*** SUPPLIED ENTRIES Section Begins ***

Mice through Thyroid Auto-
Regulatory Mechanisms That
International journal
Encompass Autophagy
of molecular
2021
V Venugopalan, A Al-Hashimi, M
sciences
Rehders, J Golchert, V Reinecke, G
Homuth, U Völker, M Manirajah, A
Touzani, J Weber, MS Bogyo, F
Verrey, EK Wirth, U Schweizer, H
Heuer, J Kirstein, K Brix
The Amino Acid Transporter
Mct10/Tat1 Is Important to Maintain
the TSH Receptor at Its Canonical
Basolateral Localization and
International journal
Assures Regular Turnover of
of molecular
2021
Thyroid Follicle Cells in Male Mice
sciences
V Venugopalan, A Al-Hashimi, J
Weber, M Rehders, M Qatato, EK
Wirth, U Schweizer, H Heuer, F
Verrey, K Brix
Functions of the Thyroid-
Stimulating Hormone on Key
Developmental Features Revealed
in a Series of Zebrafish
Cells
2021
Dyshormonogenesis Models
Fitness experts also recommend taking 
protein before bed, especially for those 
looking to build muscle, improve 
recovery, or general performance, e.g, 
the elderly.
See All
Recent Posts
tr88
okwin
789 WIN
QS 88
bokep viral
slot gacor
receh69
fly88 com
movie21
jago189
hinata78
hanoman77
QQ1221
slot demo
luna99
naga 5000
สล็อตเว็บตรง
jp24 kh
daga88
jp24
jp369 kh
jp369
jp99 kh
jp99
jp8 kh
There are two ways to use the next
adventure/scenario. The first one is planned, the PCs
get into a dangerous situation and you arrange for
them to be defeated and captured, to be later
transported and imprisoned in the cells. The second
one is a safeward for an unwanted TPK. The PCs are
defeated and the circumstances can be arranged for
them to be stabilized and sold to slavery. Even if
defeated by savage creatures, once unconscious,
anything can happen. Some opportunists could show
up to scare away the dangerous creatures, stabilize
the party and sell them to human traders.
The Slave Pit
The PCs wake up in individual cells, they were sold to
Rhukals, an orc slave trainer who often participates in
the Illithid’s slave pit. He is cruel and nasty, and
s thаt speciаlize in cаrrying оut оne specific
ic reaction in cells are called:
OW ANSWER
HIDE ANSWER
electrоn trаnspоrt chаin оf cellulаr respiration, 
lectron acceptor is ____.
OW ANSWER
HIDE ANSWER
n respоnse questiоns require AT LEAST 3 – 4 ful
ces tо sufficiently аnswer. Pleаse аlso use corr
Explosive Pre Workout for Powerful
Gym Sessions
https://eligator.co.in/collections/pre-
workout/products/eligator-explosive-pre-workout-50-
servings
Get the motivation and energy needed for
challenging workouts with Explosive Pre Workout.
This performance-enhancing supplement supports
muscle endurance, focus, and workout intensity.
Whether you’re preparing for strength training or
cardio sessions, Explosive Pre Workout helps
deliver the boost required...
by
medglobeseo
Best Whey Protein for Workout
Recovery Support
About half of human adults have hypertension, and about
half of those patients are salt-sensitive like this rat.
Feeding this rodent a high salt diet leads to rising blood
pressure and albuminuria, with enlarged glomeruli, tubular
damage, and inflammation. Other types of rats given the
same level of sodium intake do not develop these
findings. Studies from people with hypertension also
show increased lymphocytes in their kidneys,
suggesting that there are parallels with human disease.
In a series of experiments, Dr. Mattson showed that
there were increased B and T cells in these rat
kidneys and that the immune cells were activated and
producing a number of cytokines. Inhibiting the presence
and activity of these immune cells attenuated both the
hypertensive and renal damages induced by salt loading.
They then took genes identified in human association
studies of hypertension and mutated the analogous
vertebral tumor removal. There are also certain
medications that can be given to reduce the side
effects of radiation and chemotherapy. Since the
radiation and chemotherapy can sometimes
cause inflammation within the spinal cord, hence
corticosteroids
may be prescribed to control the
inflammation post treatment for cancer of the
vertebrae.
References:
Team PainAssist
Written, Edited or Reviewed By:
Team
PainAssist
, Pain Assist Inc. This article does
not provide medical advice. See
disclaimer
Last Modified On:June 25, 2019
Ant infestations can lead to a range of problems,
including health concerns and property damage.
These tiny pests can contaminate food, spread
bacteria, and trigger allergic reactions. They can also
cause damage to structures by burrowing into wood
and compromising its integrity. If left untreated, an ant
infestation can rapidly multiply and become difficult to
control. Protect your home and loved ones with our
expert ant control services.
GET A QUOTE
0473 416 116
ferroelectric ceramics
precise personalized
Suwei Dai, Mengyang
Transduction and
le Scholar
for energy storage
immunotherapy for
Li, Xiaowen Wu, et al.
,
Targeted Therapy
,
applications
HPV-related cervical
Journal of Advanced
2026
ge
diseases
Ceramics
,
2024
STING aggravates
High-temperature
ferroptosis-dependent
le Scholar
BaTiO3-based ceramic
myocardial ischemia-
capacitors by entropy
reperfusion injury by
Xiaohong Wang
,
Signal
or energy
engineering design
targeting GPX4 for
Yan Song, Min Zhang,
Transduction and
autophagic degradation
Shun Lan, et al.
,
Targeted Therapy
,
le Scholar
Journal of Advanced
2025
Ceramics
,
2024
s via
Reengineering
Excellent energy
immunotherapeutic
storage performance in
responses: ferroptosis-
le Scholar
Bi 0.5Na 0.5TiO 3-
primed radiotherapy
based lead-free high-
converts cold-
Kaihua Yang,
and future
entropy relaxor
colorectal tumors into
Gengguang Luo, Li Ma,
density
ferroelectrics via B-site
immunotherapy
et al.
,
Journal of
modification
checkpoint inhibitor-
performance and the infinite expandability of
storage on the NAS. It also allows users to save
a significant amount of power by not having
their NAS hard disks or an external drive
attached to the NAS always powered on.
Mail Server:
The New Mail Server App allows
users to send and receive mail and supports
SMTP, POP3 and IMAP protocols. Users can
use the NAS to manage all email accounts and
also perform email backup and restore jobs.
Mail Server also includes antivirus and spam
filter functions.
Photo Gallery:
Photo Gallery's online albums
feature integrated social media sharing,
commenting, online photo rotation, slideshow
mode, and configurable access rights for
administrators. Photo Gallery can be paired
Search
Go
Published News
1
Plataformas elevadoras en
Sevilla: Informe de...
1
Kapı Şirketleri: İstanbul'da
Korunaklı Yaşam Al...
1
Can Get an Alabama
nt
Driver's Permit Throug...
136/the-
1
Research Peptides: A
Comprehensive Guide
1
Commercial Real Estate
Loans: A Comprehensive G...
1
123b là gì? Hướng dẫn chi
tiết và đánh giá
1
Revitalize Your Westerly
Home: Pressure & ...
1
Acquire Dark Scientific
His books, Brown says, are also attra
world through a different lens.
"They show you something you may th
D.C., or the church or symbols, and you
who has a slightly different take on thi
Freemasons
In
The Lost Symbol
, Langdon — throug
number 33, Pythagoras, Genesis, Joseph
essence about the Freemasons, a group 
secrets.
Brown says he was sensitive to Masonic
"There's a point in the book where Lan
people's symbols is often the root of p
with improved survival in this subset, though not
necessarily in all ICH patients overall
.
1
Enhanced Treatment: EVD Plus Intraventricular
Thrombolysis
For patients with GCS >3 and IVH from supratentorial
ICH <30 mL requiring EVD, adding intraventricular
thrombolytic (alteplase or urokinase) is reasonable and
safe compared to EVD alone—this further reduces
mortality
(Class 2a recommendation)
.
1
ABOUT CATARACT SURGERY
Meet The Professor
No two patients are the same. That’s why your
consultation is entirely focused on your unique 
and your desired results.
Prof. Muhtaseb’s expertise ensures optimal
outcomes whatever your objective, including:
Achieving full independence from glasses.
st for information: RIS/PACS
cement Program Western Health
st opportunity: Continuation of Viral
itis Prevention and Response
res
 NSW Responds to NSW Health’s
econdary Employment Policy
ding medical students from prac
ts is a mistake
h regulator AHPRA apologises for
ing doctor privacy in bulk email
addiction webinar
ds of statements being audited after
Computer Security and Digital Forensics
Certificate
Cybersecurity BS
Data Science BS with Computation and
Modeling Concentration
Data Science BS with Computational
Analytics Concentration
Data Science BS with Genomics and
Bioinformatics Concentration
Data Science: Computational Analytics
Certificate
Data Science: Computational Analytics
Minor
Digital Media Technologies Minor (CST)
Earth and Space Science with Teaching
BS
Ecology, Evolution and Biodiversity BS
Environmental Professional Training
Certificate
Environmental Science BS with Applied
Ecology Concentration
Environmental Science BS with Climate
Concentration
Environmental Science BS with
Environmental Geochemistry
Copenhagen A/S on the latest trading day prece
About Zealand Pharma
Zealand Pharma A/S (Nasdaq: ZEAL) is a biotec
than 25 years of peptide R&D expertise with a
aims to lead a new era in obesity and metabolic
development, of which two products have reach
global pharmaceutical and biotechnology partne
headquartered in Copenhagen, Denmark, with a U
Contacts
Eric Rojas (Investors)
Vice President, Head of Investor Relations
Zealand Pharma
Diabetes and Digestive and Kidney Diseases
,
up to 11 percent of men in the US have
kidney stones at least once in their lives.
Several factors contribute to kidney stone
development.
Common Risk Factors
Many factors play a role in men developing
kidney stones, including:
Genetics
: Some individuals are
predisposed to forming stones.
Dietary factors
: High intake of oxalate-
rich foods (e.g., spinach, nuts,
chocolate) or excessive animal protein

*** SUPPLIED ENTRIES Section Ends ***

**TASK BRIEF:** Return the entries exactly through the "V Venugopalan, A Al-Hashimi, J" line.

**TASK ANSWER:**
Mice through Thyroid Auto-
Regulatory Mechanisms That
International journal
Encompass Autophagy
of molecular
2021
V Venugopalan, A Al-Hashimi, M
sciences
Rehders, J Golchert, V Reinecke, G
Homuth, U Völker, M Manirajah, A
Touzani, J Weber, MS Bogyo, F
Verrey, EK Wirth, U Schweizer, H
Heuer, J Kirstein, K Brix
The Amino Acid Transporter
Mct10/Tat1 Is Important to Maintain
the TSH Receptor at Its Canonical
Basolateral Localization and
International journal
Assures Regular Turnover of
of molecular
2021
Thyroid Follicle Cells in Male Mice
sciences
V Venugopalan, A Al-Hashimi, J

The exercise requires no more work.